# [WHAT IS REQUIRED]
If a line in the records below contains the word "توانید", return that line.

[Stored items from a collection]

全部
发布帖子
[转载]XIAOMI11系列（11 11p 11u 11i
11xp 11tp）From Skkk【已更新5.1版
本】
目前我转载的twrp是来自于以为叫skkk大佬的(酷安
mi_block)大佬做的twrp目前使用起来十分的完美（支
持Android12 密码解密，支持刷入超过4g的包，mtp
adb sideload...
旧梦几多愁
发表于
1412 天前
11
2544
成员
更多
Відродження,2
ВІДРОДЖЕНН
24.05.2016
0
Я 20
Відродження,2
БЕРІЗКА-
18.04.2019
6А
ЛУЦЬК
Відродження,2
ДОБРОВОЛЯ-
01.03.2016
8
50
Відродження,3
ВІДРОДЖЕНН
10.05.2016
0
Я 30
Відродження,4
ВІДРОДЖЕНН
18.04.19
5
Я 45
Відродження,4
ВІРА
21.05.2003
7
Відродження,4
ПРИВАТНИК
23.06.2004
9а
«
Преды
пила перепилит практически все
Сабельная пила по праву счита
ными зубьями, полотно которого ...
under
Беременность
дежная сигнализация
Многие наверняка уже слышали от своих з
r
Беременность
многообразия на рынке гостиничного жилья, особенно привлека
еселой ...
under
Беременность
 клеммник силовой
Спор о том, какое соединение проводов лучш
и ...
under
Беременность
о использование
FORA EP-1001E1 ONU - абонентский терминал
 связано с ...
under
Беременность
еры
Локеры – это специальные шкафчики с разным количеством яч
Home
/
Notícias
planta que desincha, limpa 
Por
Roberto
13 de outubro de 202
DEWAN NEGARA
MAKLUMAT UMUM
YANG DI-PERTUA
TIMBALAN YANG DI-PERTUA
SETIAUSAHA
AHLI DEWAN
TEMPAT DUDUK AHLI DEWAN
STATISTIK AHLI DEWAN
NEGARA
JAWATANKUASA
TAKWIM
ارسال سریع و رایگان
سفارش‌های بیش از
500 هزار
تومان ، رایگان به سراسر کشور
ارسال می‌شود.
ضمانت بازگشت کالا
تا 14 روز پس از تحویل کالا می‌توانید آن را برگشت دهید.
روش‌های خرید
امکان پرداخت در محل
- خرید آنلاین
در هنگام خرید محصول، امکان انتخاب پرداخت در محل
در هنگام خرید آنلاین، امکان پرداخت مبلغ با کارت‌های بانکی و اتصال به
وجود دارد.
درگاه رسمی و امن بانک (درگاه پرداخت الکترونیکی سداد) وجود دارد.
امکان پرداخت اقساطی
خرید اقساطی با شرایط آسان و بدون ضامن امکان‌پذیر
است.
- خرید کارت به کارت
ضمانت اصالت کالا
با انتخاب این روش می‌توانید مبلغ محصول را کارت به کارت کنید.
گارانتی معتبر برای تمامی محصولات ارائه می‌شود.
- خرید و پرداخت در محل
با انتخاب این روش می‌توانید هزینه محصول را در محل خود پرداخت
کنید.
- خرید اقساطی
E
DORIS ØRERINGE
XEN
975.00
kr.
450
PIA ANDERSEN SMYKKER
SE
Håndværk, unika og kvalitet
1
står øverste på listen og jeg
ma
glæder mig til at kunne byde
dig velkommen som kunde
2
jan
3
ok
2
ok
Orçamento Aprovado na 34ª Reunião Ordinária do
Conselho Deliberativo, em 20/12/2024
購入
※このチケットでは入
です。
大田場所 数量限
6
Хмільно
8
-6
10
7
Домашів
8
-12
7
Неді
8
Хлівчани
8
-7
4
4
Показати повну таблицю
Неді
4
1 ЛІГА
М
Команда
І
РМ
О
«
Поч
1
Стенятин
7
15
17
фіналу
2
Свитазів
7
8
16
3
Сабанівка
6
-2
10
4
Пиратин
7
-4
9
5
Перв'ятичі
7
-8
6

# [RESULT FOR THIS EXERCISE]
تا 14 روز پس از تحویل کالا می‌توانید آن را برگشت دهید.
با انتخاب این روش می‌توانید مبلغ محصول را کارت به کارت کنید.
با انتخاب این روش می‌توانید هزینه محصول را در محل خود پرداخت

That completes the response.